Exercise: In the entries below, the word "Death" appears on some lines. Copy each of those lines.

------ Records ------

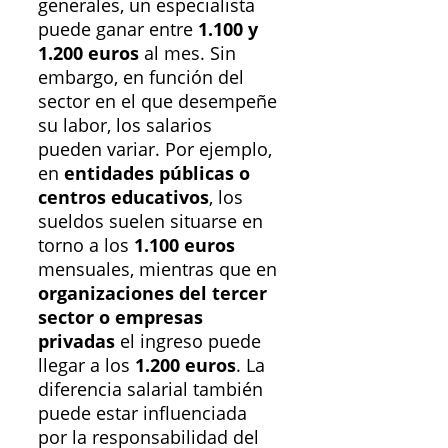
generales, un especialista
puede ganar entre
1.100 y
1.200 euros
al mes. Sin
embargo, en función del
sector en el que desempeñe
su labor, los salarios
pueden variar. Por ejemplo,
en
entidades públicas o
centros educativos
, los
sueldos suelen situarse en
torno a los
1.100 euros
mensuales, mientras que en
organizaciones del tercer
sector o empresas
privadas
el ingreso puede
llegar a los
1.200 euros
. La
diferencia salarial también
puede estar influenciada
por la responsabilidad del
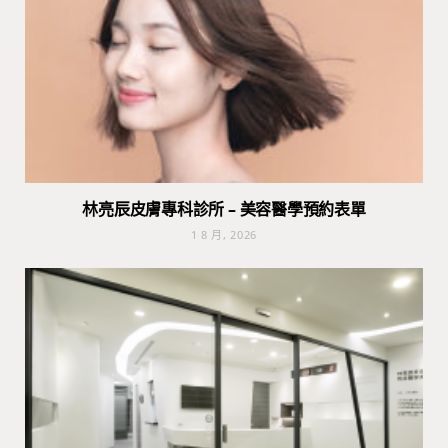
林亮辰皮膚專科診所 – 美容醫學預約表單
1 8 月, 2026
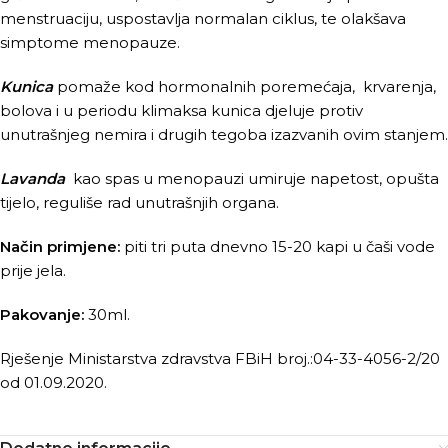
menstruaciju, uspostavlja normalan ciklus, te olakšava
simptome menopauze.
Kunica
pomaže kod hormonalnih poremećaja, krvarenja,
bolova i u periodu klimaksa kunica djeluje protiv
unutrašnjeg nemira i drugih tegoba izazvanih ovim stanjem.
Lavanda
kao spas u menopauzi umiruje napetost, opušta
tijelo, reguliše rad unutrašnjih organa.
Način primjene:
piti tri puta dnevno 15-20 kapi u čaši vode
prije jela.
Pakovanje:
30ml.
Rješenje Ministarstva zdravstva FBiH broj.:04-33-4056-2/20
od 01.09.2020.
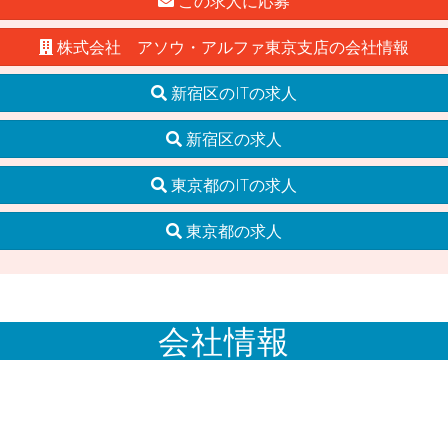
この求人に応募
株式会社 アソウ・アルファ東京支店の会社情報
新宿区のITの求人
新宿区の求人
東京都のITの求人
東京都の求人
会社情報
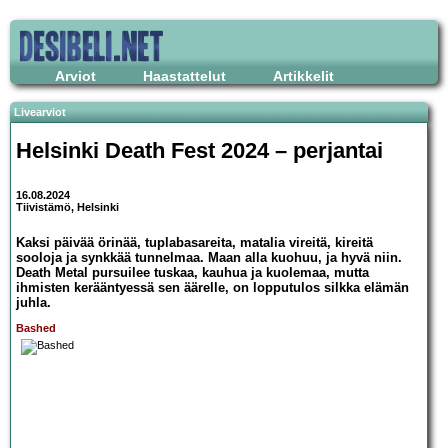
Arviot
Haastattelut
Artikkelit
Livearviot
Helsinki Death Fest 2024 – perjantai
16.08.2024
Tiivistämö, Helsinki
Kaksi päivää örinää, tuplabasareita, matalia vireitä, kireitä
sooloja ja synkkää tunnelmaa. Maan alla kuohuu, ja hyvä niin.
Death Metal pursuilee tuskaa, kauhua ja kuolemaa, mutta
ihmisten kerääntyessä sen äärelle, on lopputulos silkka elämän
juhla.
Bashed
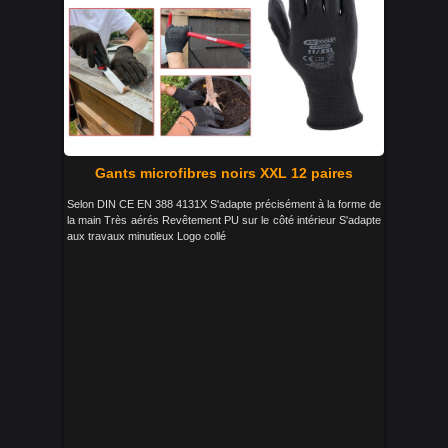
Gants microfibres noirs XXL 12 paires
Selon DIN CE EN 388 4131X S'adapte précisément à la forme de
la main Très aérés Revêtement PU sur le côté intérieur S'adapte
aux travaux minutieux Logo collé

------

Output:
Helsinki Death Fest 2024 – perjantai
Death Metal pursuilee tuskaa, kauhua ja kuolemaa, mutta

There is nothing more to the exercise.